**Work item:** Please report each line of the data below that contains "Figure".

**The data:**
○ ○ ○ ○ ○

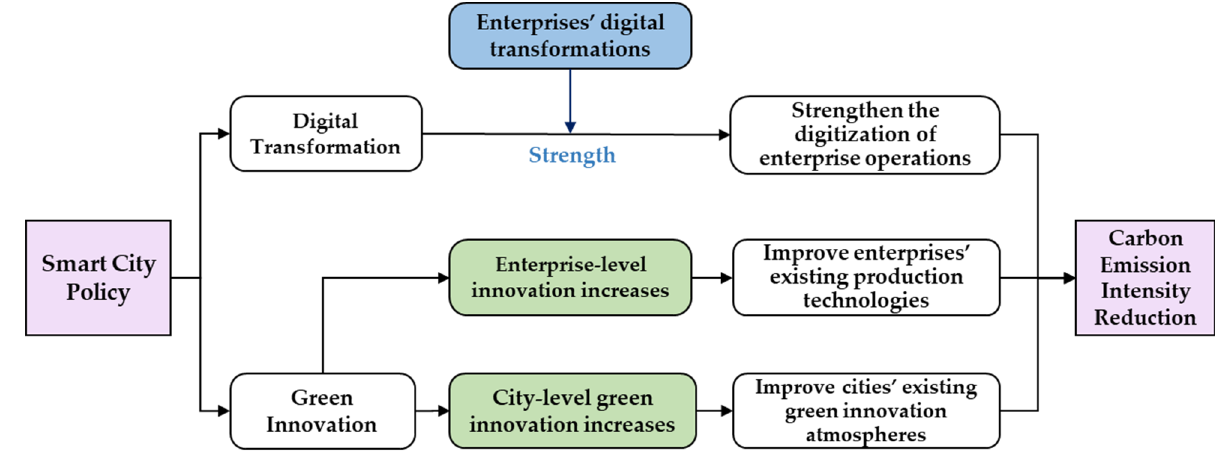
Figure 5. The mechanism analysis of the effect of SCP on carbon emission intensity.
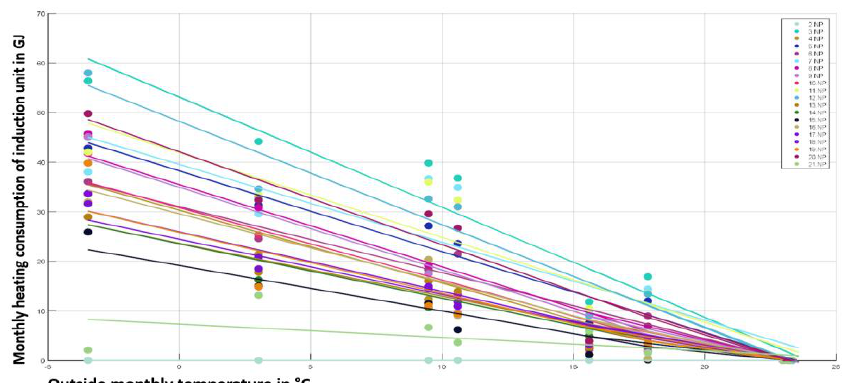
Figure 3: Monthly consumption of heating for every floor in comparison to average outside temperature. (Source: authors with the use of [9])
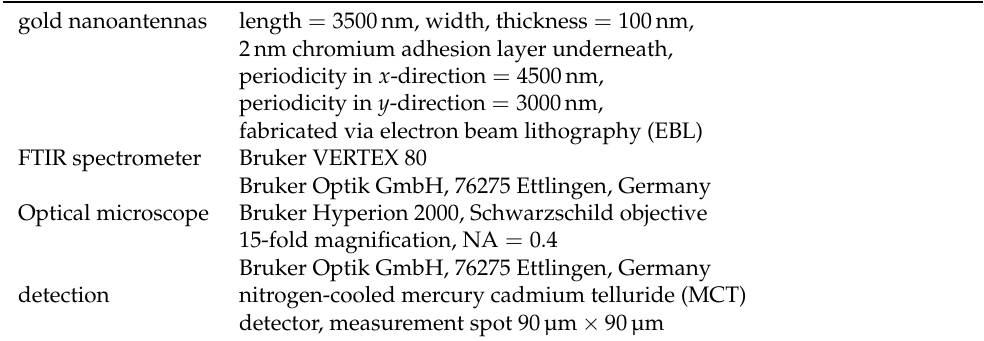
Table A1. Technical equipment used for recording the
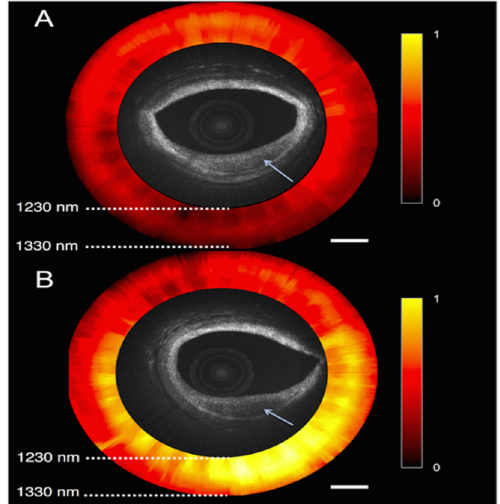
Figure 8. OCT-NIRS images of cadaver coronary artery ex vivo. ( A ) A lesion with low lipid content, characterized by OCT-low backscattering and NIRS-low signal. ( B ) A lipid-rick lesion, characterized by OCT-low backscattering and NIRS-high signal. Reprinted with permission from ref. [97] © The Optical Society.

○ ○ ○ ○ ○

**Output below:**
Figure 5. The mechanism analysis of the effect of SCP on carbon emission intensity.
Figure 3: Monthly consumption of heating for every floor in comparison to average outside temperature. (Source: authors with the use of [9])
Figure 8. OCT-NIRS images of cadaver coronary artery ex vivo. ( A ) A lesion with low lipid content, characterized by OCT-low backscattering and NIRS-low signal. ( B ) A lipid-rick lesion, characterized by OCT-low backscattering and NIRS-high signal. Reprinted with permission from ref. [97] © The Optical Society.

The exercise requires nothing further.